Claude Haiku 4.5 vs Devstral Medium for Math
Winner: Claude Haiku 4.5. In our testing Claude Haiku 4.5 scored 5/5 on strategic_analysis vs Devstral Medium's 2/5, while both tie at 4/5 on structured_output. The decisive gap on strategic_analysis — the core skill for multi-step mathematical reasoning — makes Haiku the better Math model here. Note: an external MATH Level 5 benchmark is present in the dataset (Epoch AI) but neither model has a reported score, so the winner call is based on our internal tests.
anthropic
Claude Haiku 4.5
Benchmark Scores
External Benchmarks
Pricing
Input
$1.00/MTok
Output
$5.00/MTok
modelpicker.net
mistral
Devstral Medium
Benchmark Scores
External Benchmarks
Pricing
Input
$0.400/MTok
Output
$2.00/MTok
modelpicker.net
Task Analysis
What Math demands: precise stepwise reasoning, reliable numeric fidelity, and the ability to present answers in strict formats (e.g., exact expressions or JSON). For this task we treat strategic_analysis as the primary internal proxy (nuanced tradeoff reasoning with real numbers) and structured_output as a critical secondary capability (JSON/schema compliance). External resource: the dataset includes MATH Level 5 (Epoch AI) as the authoritative external benchmark, but scoreA and scoreB are null — we therefore lead with our internal results. Key supporting capabilities in our tests: faithfulness (avoids hallucinated numeric steps), tool_calling (selecting/using calculators or numeric tools), long_context (holds multi-step derivations across many tokens), agentic_planning (decomposes problems), and creative_problem_solving (non-obvious strategies). Claude Haiku 4.5: strategic_analysis 5, structured_output 4, faithfulness 5, tool_calling 5, long_context 5, agentic_planning 5, creative_problem_solving 4. Devstral Medium: strategic_analysis 2, structured_output 4, faithfulness 4, tool_calling 3, long_context 4, agentic_planning 4, creative_problem_solving 2. Those internal scores explain why Haiku handles complex, multi-step math more reliably; structured_output parity means both can meet format requirements equally well.
Practical Examples
Where Claude Haiku 4.5 shines (based on scores): - Multi-step contest problems requiring tradeoffs or case analysis (strategic_analysis 5 vs 2); Haiku is more likely to select correct decomposition strategies. - Long derivations or proofs needing token continuity (long_context 5 vs 4) and faithful intermediate calculations (faithfulness 5 vs 4). - Workflows that call external numeric tools or sequence functions (tool_calling 5 vs 3).
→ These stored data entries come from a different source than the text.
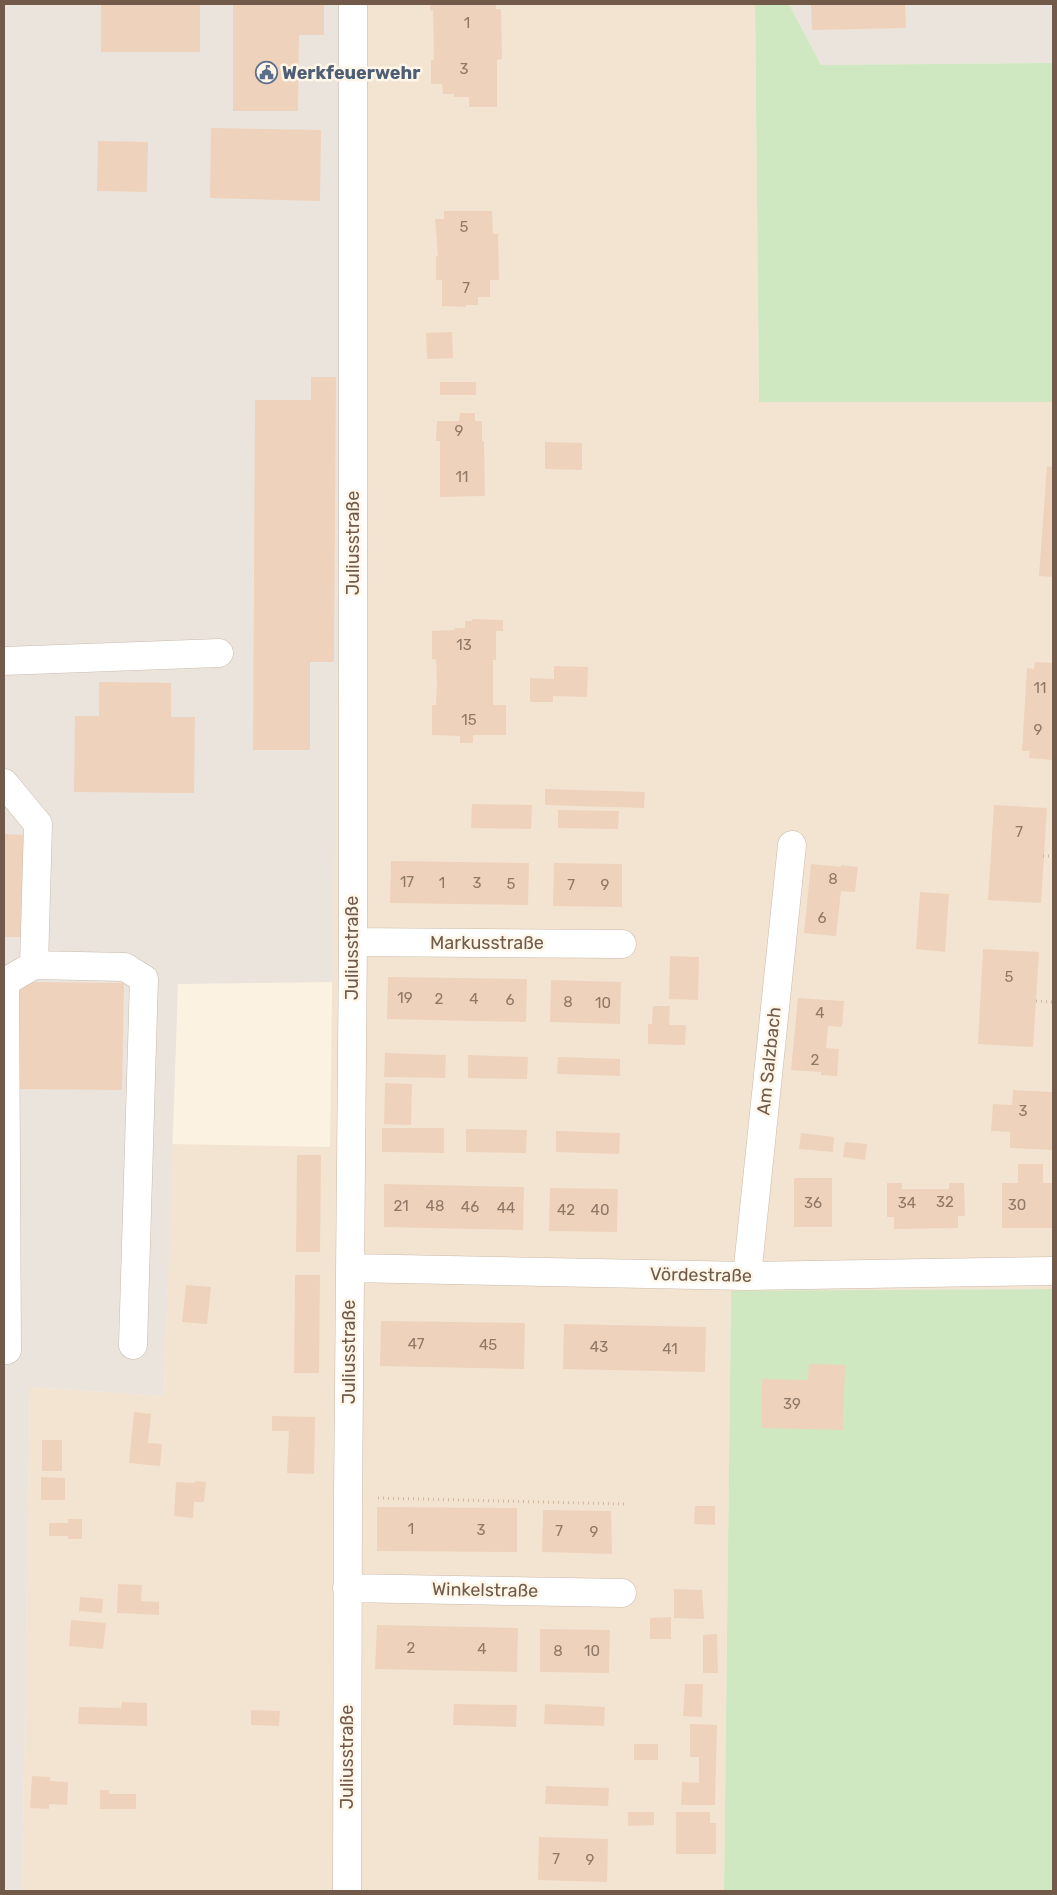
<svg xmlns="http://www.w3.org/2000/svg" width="1057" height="1895" viewBox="0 0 1057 1895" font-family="Rubik,sans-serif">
<rect width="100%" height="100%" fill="#fbf2e2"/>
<!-- residential -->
<path fill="#f2e4d1" d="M345,4H755L759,402H1053V1289L731,1292L724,1891H22L30,1387L164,1396L172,1144L330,1147Z"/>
<!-- industrial -->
<path fill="#eae4dd" d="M4,4H345L333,982L178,984L164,1396L30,1387L22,1891H4Z
M789,4H1053V63L821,65Z"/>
<!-- green -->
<path fill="#cfe8c1" d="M755,4H789L821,65L1053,63V402H759Z
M1053,1289V1891H724L731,1291Z"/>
<!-- building -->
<path fill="#efd2bb" d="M101,4H200V52H101Z
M233,4H324V35H299L298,111H233Z
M430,4H496V9H501L502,59L497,60V107H469V97H454V94H443L442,84H431V60H434L433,10L430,11Z
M811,4H905L906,28L812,30Z
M211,128L321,130L320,201L210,198Z
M98,141L148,142L147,192L97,191Z
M444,211H492L493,234H498L499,280H490V297H478V305H466V307L442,306V280H436V256H438L435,219H444Z
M452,332L453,358L427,359L426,333Z
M311,377H336L334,662H310V750H253L255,400H311Z
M440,382H476V395H440Z
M460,413H475V421H482V441H484L485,496L440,497V441H436L437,421H459Z
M545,442L582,443V470L545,469Z
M1047,466L1053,467V577L1039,576Z
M472,619L503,620V631H496V660H493V705H506V735H473V743H460V736L432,735V705H436L437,681L436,660L432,659V631L455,630V628H465V621H472Z
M1035,662L1053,663V760L1029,758L1030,751H1022L1027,668L1034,669Z
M554,666L588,667L587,697L553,696V702H530V678L554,679Z
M99,682L171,683V717H195L194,793L74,792L75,716H99Z
M545,789L645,792L644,808L545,805Z
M472,804L532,805L531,829L471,828Z
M994,805L1047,808L1041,903L988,900Z
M558,810L619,811L618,829L558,828Z
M4,834L24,835L23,937H4Z
M391,861L529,863L528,905L390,903Z
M554,863L622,864V907L553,906Z
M811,864L841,867V865L858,867L855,892L841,891L836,936L804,933Z
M920,892L949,894L945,952L916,949Z
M983,949L1039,952L1033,1047L978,1044Z
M670,956L699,957L698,1000L669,999Z
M388,977L527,979L526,1022L387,1019Z
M551,980L621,982L620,1024L550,1022Z
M20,982L124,983L122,1090L18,1089Z
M798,998L844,1001L842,1027L828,1026L826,1048L839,1049L837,1076L821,1075V1072L791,1070Z
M653,1006H670L669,1025H686L685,1045L648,1044V1024H652Z
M385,1053L446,1055L445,1078L384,1077Z
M468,1055L528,1057L527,1079L468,1078Z
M558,1057L620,1059V1076L557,1074Z
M385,1083L412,1084L411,1125L384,1124Z
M1013,1090L1053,1092V1150L1010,1148V1132L991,1131L993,1104L1012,1105Z
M382,1128H444V1153L382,1152Z
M466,1129L527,1130L526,1153L466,1152Z
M556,1131L620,1133L619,1154L556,1152Z
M801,1133L834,1137L833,1152L799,1149Z
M845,1142L867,1144L865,1160L843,1157Z
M297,1155H321L320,1252H296Z
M1018,1164H1043V1183H1053V1228H1002V1183H1018Z
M794,1178H832V1227H794Z
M887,1183H902V1189H949V1183H964L965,1216H958V1228L894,1229V1217H887Z
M384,1184L524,1187L523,1230L384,1227Z
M550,1188L618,1189L617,1232L549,1231Z
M295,1275H320L319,1373H294Z
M186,1285L211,1287L207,1324L182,1322Z
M381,1321L525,1323L524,1369L380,1366Z
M564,1324L706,1327L705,1372L563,1369Z
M809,1364L845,1365L843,1430L761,1428L762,1379L808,1380Z
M134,1412L151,1414L148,1443L162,1444L160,1466L129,1463Z
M272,1416L315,1417L314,1474L287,1473L289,1431H272Z
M42,1440H62V1471H42Z
M41,1477L65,1478V1500H41Z
M195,1481L206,1482L204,1502H194L193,1518L174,1516L176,1482L195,1483Z
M695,1506H715V1525L694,1524Z
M377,1507L517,1508V1552L377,1551Z
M543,1510L611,1511L612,1554L542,1552Z
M68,1519H82V1539H68V1536H49V1523H68Z
M118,1584L142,1585L141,1601L159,1602V1615L117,1613Z
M674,1589L702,1590L704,1619L674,1618Z
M80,1597L103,1599L102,1613L79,1611Z
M671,1617V1639H650V1618Z
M71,1620L106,1623L103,1649L69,1646Z
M377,1625L518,1628L517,1672L375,1669Z
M540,1629L610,1630L609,1673L540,1672Z
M717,1634L718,1673H703V1635Z
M685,1684H703L702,1717L683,1716Z
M122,1702L147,1703V1726L78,1724L79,1707L121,1708Z
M454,1704L517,1705L516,1727L453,1725Z
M545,1704L605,1707L604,1726L544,1724Z
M251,1710L280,1711L279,1726L251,1725Z
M690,1724L717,1725L715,1805H681L682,1782L699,1783V1757H690Z
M634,1744H658V1760H634Z
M32,1776L50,1777V1781L68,1782L67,1805L49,1804V1809L30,1808Z
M546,1786L609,1788L608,1806L545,1804Z
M100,1790H109V1794H136V1809H100Z
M628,1812H654V1825L628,1826Z
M676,1812H710V1823H716V1854H676Z
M539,1837L608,1839L607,1882L538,1880Z"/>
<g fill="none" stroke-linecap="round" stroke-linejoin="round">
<defs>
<path id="minor" d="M4,661L219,653
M4,783L38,824L34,965
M353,942L622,944
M350,1268L747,1276L1053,1271
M747,1276L792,845
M7,1350L5,982L34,965L125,967L144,979L133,1345
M347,1588L622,1593
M347,1891L348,1497L353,942V4"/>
</defs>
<!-- minor casing -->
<use href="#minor" stroke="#cbbaa9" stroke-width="29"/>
<!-- path -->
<path stroke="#d4b59e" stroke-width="3" stroke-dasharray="1 4" stroke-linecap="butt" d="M1043,856H1053
M1036,1001L1053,1002
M378,1498L625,1504"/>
<!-- minor -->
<use href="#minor" stroke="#fff" stroke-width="28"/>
</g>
<!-- icons -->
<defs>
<symbol id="civic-ring" viewBox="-11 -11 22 22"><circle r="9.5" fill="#fef6e8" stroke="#5c6f8a" stroke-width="1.5"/><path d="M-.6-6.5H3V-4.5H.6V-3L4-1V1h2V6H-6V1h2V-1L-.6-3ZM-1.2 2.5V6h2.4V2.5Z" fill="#5c6f8a"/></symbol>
</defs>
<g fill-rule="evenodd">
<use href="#civic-ring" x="254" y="60" width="25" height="25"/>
</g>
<g text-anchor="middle" stroke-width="5" stroke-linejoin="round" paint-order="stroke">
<!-- number labels -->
<g font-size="15" fill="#907866">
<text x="467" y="28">1</text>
<text x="464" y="74">3</text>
<text x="464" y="232">5</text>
<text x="466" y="293">7</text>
<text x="459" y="436">9</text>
<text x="462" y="482">11</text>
<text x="464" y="650">13</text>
<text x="1040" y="693">11</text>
<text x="469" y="725">15</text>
<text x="1038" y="735">9</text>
<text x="1019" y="837">7</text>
<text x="833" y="884">8</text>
<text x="407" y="887">17</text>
<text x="442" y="888">1</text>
<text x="477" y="888">3</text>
<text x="511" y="889">5</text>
<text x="571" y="890">7</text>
<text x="605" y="890">9</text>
<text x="822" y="923">6</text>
<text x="1009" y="982">5</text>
<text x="405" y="1003">19</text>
<text x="439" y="1004">2</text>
<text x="474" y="1004">4</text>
<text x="510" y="1005">6</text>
<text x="568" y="1007">8</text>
<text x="603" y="1008">10</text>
<text x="820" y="1018">4</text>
<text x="815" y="1065">2</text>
<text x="1023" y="1116">3</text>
<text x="945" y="1207">32</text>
<text x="813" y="1208">36</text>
<text x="907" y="1208">34</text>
<text x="1017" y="1210">30</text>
<text x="401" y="1211">21</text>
<text x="435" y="1211">48</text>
<text x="470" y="1212">46</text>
<text x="506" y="1213">44</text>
<text x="566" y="1215">42</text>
<text x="600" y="1215">40</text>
<text x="416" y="1349">47</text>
<text x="488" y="1350">45</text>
<text x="599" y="1352">43</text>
<text x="670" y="1354">41</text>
<text x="792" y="1409">39</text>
<text x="411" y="1534">1</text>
<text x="481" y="1535">3</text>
<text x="559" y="1536">7</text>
<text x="594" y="1537">9</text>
<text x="411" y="1653">2</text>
<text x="482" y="1654">4</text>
<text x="558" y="1656">8</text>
<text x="592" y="1656">10</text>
<text x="556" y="1864">7</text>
<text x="590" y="1865">9</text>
</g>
<!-- service labels -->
<g font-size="18" font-weight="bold" fill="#4e5e75" stroke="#fef6e8" text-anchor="start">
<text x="282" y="79">Werkfeuerwehr</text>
</g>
<!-- street labels -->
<g font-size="18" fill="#715a4a" stroke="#fef6e8">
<text transform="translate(353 543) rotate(-90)" y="6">Juliusstraße</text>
<text x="487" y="949">Markusstraße</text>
<text transform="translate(352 948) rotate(-90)" y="6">Juliusstraße</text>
<text transform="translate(769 1061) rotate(-84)" y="6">Am Salzbach</text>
<text transform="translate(701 1275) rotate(1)" y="6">Vördestraße</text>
<text transform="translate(349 1352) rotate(-90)" y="6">Juliusstraße</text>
<text transform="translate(485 1590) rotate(1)" y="6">Winkelstraße</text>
<text transform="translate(347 1757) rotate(-90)" y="6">Juliusstraße</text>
</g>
</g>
<!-- border -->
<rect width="1057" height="1895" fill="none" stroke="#715a4a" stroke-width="10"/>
</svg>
Where Devstral Medium is appropriate (based on scores and cost): - Short to medium complexity math tasks with strict formatting needs — both models tie on structured_output (4/5), so Devstral can produce compliant JSON or answer templates. - Cost-sensitive batch jobs or inference where deep strategic reasoning is not required: Devstral is cheaper (input_cost_per_mtok: 0.4 vs 1; output_cost_per_mtok: 2 vs 5). Concrete grounded differences: strategic_analysis 5 vs 2 is a 3-point internal gap favoring Haiku for reasoning-heavy math; tool_calling 5 vs 3 indicates Haiku is materially better at orchestrating calculator/tool steps; structured_output 4 vs 4 shows both meet format constraints equally.
Bottom Line
For Math, choose Claude Haiku 4.5 if you need deep, multi-step mathematical reasoning, reliable symbolic/numeric fidelity, tool orchestration, or long derivations (strategic_analysis 5 vs 2, tool_calling 5 vs 3, faithfulness 5 vs 4). Choose Devstral Medium if you need cheaper inference (input 0.4 vs 1, output 2 vs 5 per mTok), your problems are shorter or format-driven (structured_output tie 4/5), and you can tolerate weaker strategic reasoning.
How We Test
We test every model against our 12-benchmark suite covering tool calling, agentic planning, creative problem solving, safety calibration, and more. Each test is scored 1–5 by an LLM judge. Read our full methodology.
For math tasks, we supplement our benchmark suite with MATH/AIME scores from Epoch AI, an independent research organization.